🤖 AI Summary
This work addresses the unreliability of tool integration, degraded agent behavior, and security risks stemming from semantic distortions or omissions in free-text descriptions of Model Context Protocol (MCP) servers. We propose the first “smell” assessment framework tailored to MCP tool descriptions, integrating software documentation standards with agent interaction requirements to establish a four-dimensional quality model encompassing accuracy, functionality, information completeness, and conciseness. The framework systematically defines 18 categories of description smells. Large-scale empirical analysis of over ten thousand MCP servers reveals that 73% of descriptions redundantly repeat the tool name and commonly exhibit parameter semantics errors or missing return values. Descriptions adhering to our quality criteria are selected by large language models (LLMs) in competitive settings with a 72% probability—representing a 260% improvement over baseline descriptions.
📝 Abstract
The Model Context Protocol (MCP) has rapidly become a de facto standard for connecting LLM-based agents with external tools via reusable MCP servers.
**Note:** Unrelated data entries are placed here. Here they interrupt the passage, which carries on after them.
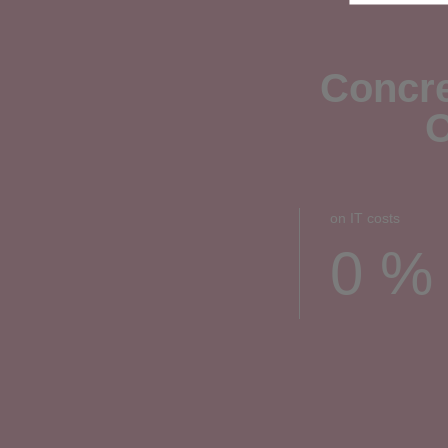
Concre
O
on IT costs
0
%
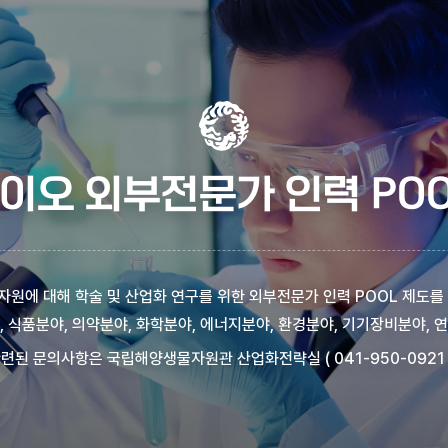
이오 외부전문가 인력 POO
원에 대해 학술 및 산업화 연구를 위한 외부전문가 인력 POOL 제도를
, 식품분야, 의약분야, 화학분야, 에너지분야, 환경분야, 기기장비분야, 
련된 문의사항은 국립해양생물자원관 산업화전략실 ( 041-950-0921 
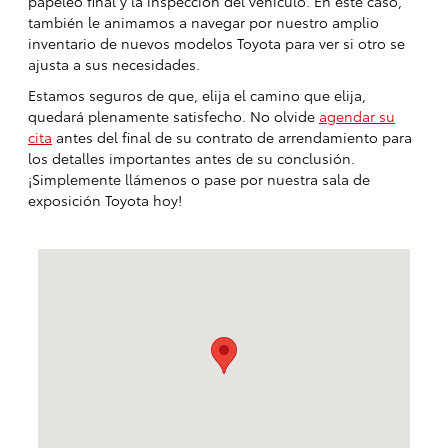
papeleo final y la inspección del vehículo. En este caso,
también le animamos a navegar por nuestro amplio
inventario de nuevos modelos Toyota para ver si otro se
ajusta a sus necesidades.
Estamos seguros de que, elija el camino que elija,
quedará plenamente satisfecho. No olvide
agendar su
cita
antes del final de su contrato de arrendamiento para
los detalles importantes antes de su conclusión.
¡Simplemente llámenos o pase por nuestra sala de
exposición Toyota hoy!
Visitanos en: 1160 Rinehart Rd Sanford, FL 32771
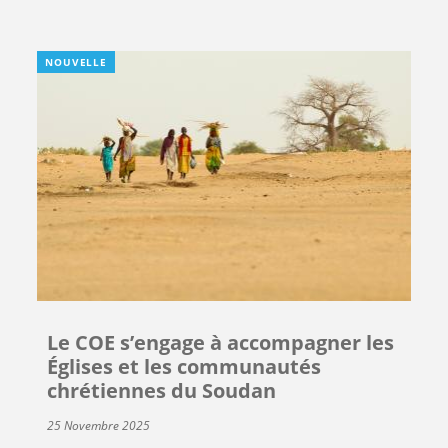
NOUVELLE
Le COE s’engage à accompagner les
Églises et les communautés
chrétiennes du Soudan
25 Novembre 2025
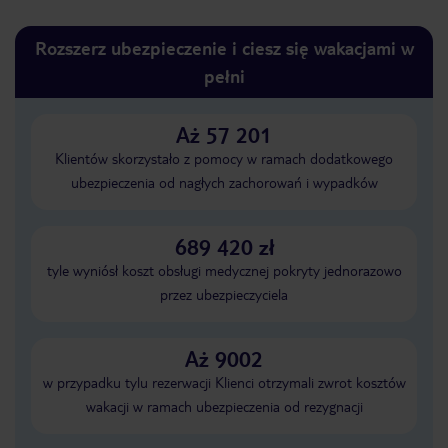
Rozszerz ubezpieczenie i ciesz się wakacjami w
pełni
Aż 57 201
Klientów skorzystało z pomocy w ramach dodatkowego
ubezpieczenia od nagłych zachorowań i wypadków
689 420 zł
tyle wyniósł koszt obsługi medycznej pokryty jednorazowo
przez ubezpieczyciela
Aż 9002
w przypadku tylu rezerwacji Klienci otrzymali zwrot kosztów
wakacji w ramach ubezpieczenia od rezygnacji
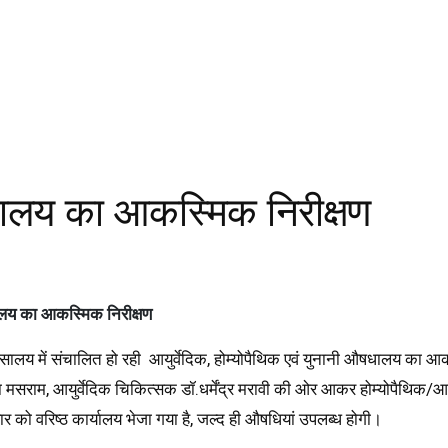
षधालय का आकस्मिक निरीक्षण
धालय का आकस्मिक निरीक्षण
लय में संचालित हो रही आयुर्वेदिक, होम्योपैथिक एवं युनानी औषधालय का आकस
राम, आयुर्वेदिक चिकित्सक डॉ.धर्मेंद्र मरावी की ओर आकर होम्योपैथिक/आयुर्वे
वार को वरिष्ठ कार्यालय भेजा गया है, जल्द ही औषधियां उपलब्ध होगी।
In practice, however, server selection and onboarding rely heavily on free-text tool descriptions that are intentionally loosely constrained. Although this flexibility largely ensures the scalability of MCP servers, it also creates a reliability gap that descriptions often misrepresent or omit key semantics, increasing trial-and-error integration, degrading agent behavior, and potentially introducing security risks. To this end, we present the first systematic study of description smells in MCP tool descriptions and their impact on usability. Specifically, we synthesize software/API documentation practices and agentic tool-use requirements into a four-dimensional quality standard: accuracy, functionality, information completeness, and conciseness, covering 18 specific smell categories. Using this standard, we conducted a large-scale empirical study on a well-constructed dataset of 10,831 MCP servers. We find that description smells are pervasive (e.g., 73% repeated tool names, thousands with incorrect parameter semantics or missing return descriptions), reflecting a "code-first, description-last" pattern. Through a controlled mutation-based study, we show these smells significantly affect LLM tool selection, with functionality and accuracy having the largest effects (+11.6% and +8.8%, p < 0.001). In competitive settings with functionally equivalent servers, standard-compliant descriptions reach 72% selection probability (260% over a 20% baseline), demonstrating that smell-guided remediation yields substantial practical benefits. We release our labeled dataset and standards to support future work on reliable and secure MCP ecosystems.